__What the task requires__: Restate word for word the entries below, starting with the line with "47: (184, 361, 1.59)" and continuing through the line with "59: (58, 155, 1.02)". Include both of those lines and no others.

----- Entries provided

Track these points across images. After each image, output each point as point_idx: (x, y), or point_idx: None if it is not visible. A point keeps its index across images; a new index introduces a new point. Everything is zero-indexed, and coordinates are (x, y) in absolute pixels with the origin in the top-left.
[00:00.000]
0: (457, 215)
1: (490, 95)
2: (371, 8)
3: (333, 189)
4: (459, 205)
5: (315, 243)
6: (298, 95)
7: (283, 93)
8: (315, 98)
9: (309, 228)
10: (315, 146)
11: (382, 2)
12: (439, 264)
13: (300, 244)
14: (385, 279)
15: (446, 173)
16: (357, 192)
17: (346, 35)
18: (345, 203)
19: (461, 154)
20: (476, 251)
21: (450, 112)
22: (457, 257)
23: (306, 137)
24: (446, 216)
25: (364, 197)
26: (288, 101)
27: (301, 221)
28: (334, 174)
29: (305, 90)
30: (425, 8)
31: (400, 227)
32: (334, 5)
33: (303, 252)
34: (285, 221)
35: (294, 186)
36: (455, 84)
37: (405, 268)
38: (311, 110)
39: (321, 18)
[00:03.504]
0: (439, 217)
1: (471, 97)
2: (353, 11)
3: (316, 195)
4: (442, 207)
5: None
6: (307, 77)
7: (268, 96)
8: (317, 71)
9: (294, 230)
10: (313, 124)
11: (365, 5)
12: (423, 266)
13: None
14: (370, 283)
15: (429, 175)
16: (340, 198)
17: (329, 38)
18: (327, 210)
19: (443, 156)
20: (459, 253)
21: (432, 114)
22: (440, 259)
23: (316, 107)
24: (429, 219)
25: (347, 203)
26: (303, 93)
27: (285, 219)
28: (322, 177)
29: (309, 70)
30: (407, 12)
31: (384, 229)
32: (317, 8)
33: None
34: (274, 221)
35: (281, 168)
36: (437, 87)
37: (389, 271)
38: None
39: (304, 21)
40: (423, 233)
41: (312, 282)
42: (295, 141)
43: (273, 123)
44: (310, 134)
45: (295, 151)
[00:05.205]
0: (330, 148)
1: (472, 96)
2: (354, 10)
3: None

----------
----- Entries provided

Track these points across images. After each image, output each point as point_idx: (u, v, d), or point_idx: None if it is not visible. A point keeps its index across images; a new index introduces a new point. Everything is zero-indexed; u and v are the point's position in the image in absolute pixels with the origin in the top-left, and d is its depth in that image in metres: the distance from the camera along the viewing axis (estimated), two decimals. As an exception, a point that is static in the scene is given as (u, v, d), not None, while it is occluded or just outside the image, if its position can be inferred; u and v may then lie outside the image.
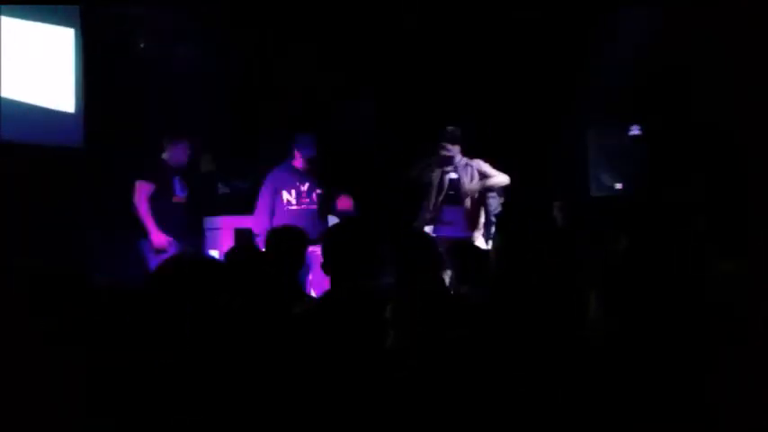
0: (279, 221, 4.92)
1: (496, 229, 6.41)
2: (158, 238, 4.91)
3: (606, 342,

----------
----- Entries provided

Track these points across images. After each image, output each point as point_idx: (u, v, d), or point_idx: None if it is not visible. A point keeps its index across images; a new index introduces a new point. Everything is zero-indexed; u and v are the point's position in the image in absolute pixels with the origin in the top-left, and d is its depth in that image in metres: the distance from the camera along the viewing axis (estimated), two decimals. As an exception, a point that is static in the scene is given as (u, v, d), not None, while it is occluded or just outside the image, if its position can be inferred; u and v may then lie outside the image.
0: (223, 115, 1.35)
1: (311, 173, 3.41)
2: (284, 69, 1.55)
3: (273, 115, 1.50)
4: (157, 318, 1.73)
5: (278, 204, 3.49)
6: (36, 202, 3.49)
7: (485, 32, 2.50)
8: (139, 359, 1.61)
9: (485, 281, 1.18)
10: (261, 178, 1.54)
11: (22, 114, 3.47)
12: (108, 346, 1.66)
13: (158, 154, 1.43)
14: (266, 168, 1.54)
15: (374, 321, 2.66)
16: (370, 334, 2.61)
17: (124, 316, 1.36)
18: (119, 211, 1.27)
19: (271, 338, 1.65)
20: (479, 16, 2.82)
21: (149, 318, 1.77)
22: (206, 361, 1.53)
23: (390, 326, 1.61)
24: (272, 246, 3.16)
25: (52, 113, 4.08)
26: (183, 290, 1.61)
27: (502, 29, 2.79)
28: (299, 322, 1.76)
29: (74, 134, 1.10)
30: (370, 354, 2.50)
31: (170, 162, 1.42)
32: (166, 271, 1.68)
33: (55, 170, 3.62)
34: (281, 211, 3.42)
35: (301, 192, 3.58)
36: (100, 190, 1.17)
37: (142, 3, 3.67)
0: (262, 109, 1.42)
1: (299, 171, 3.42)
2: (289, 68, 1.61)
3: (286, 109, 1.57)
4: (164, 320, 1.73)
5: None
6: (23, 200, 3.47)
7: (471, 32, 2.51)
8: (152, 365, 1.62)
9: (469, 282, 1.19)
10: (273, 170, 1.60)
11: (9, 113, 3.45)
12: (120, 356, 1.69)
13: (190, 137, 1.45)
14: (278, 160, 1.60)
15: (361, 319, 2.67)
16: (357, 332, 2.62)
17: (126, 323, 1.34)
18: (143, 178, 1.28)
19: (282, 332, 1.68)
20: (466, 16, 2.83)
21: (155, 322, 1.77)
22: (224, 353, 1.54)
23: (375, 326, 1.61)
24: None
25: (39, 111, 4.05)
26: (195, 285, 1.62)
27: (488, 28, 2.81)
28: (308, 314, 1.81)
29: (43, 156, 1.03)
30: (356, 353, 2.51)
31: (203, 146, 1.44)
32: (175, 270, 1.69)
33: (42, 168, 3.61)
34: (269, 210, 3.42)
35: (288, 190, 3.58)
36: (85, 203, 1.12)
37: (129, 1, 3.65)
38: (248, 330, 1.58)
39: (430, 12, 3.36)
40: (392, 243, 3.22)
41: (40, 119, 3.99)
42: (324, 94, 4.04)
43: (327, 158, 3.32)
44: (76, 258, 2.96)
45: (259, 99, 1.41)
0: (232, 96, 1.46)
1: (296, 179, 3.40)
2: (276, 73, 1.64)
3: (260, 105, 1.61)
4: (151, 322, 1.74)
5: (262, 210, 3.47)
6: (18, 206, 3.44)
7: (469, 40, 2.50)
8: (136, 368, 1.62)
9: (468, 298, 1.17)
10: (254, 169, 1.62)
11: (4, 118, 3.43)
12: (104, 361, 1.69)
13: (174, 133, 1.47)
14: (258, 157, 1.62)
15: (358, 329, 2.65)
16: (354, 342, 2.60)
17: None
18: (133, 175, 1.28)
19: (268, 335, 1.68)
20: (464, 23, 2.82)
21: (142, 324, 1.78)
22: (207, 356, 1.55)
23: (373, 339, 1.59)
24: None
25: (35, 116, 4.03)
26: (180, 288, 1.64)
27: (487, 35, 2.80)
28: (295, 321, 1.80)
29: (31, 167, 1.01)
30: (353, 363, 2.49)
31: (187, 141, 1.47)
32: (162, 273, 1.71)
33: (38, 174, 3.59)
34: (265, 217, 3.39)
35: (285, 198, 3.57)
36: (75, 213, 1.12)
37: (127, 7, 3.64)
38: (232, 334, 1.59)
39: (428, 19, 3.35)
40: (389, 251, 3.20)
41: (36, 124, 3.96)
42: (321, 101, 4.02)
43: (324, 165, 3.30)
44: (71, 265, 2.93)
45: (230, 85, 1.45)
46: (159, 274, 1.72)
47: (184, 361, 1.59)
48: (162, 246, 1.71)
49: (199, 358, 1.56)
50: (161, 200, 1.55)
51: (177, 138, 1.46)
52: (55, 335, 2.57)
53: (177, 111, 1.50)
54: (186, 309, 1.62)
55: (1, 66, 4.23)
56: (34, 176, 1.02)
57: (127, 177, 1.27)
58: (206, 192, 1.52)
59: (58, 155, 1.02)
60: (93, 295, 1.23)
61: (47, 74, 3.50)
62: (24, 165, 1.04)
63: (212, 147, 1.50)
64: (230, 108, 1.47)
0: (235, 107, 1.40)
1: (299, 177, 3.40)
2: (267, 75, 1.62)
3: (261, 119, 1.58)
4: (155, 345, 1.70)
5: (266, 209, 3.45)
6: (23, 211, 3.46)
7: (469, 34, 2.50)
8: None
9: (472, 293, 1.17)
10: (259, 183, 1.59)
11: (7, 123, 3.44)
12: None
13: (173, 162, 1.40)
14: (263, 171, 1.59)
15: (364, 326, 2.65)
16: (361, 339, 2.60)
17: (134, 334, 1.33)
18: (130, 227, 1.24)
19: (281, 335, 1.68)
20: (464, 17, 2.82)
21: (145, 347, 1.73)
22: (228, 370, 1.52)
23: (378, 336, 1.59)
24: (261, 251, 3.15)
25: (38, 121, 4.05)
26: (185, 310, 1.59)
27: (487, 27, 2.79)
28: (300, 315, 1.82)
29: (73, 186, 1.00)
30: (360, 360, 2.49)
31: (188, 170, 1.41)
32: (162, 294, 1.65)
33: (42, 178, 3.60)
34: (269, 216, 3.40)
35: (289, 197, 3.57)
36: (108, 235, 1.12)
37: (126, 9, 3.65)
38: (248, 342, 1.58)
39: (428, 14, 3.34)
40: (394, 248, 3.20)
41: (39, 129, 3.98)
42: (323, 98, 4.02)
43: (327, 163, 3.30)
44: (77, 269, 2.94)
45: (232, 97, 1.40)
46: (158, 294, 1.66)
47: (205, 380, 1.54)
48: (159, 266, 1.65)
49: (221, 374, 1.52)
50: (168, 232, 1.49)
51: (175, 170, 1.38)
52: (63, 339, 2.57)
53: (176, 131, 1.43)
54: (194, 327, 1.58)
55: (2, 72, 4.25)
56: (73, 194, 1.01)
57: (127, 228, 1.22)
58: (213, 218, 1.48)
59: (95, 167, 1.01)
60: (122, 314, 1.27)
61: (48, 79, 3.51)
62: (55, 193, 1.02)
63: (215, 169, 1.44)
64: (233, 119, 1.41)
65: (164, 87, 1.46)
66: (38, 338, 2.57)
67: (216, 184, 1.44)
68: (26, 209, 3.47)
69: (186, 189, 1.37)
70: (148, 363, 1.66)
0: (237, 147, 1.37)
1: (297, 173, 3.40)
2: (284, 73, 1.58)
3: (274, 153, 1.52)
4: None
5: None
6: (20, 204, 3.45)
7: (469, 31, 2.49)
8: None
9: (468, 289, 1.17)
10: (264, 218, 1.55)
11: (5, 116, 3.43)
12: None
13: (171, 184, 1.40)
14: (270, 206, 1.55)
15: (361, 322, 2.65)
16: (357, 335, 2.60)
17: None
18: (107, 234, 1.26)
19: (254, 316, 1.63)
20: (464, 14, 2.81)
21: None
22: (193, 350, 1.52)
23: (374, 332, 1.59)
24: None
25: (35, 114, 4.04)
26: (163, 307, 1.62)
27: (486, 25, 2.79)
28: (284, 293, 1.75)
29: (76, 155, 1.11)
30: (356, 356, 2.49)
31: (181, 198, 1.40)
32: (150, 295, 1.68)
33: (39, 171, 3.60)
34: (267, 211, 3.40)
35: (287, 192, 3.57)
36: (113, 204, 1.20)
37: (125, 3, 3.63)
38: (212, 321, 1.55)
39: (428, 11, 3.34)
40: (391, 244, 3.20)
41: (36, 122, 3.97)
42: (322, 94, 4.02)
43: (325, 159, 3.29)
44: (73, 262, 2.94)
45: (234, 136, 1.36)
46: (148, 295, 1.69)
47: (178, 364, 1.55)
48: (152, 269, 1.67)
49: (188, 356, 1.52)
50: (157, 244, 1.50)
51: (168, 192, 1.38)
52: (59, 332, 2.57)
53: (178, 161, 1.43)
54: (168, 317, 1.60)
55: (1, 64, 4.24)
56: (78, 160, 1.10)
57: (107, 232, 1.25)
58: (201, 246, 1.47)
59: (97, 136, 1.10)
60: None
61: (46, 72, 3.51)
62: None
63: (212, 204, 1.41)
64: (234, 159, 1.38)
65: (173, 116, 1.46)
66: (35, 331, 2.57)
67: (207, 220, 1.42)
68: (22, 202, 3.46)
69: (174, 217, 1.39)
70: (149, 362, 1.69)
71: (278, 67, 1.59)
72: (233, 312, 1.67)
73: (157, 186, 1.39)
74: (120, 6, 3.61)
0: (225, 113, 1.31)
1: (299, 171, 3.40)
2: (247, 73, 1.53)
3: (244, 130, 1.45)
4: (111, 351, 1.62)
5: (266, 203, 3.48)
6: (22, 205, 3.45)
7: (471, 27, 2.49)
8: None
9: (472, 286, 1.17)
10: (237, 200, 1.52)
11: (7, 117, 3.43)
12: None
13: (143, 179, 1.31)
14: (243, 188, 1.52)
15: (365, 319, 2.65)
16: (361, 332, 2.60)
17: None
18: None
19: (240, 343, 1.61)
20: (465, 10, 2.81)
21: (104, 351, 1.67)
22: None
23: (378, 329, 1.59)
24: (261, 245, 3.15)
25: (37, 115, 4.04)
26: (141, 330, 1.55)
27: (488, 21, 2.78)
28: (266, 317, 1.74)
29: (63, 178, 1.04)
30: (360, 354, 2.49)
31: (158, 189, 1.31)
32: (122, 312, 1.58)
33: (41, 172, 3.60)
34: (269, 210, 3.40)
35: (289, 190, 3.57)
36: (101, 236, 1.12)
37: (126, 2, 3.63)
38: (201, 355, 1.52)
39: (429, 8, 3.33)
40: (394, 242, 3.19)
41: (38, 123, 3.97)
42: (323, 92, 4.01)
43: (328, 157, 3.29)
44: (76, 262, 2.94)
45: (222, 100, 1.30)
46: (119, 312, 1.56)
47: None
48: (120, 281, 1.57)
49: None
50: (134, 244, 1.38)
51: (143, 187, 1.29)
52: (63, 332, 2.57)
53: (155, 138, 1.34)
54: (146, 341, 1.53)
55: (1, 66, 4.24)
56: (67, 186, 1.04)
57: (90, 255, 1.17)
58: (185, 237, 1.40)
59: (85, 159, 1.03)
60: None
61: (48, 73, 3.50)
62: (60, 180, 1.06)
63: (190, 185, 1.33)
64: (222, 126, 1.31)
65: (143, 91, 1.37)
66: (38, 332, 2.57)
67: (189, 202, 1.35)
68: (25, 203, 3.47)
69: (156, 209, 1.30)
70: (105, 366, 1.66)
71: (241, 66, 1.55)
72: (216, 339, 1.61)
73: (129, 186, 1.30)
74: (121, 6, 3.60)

----------

__Answer section__:
47: (184, 361, 1.59)
48: (162, 246, 1.71)
49: (199, 358, 1.56)
50: (161, 200, 1.55)
51: (177, 138, 1.46)
52: (55, 335, 2.57)
53: (177, 111, 1.50)
54: (186, 309, 1.62)
55: (1, 66, 4.23)
56: (34, 176, 1.02)
57: (127, 177, 1.27)
58: (206, 192, 1.52)
59: (58, 155, 1.02)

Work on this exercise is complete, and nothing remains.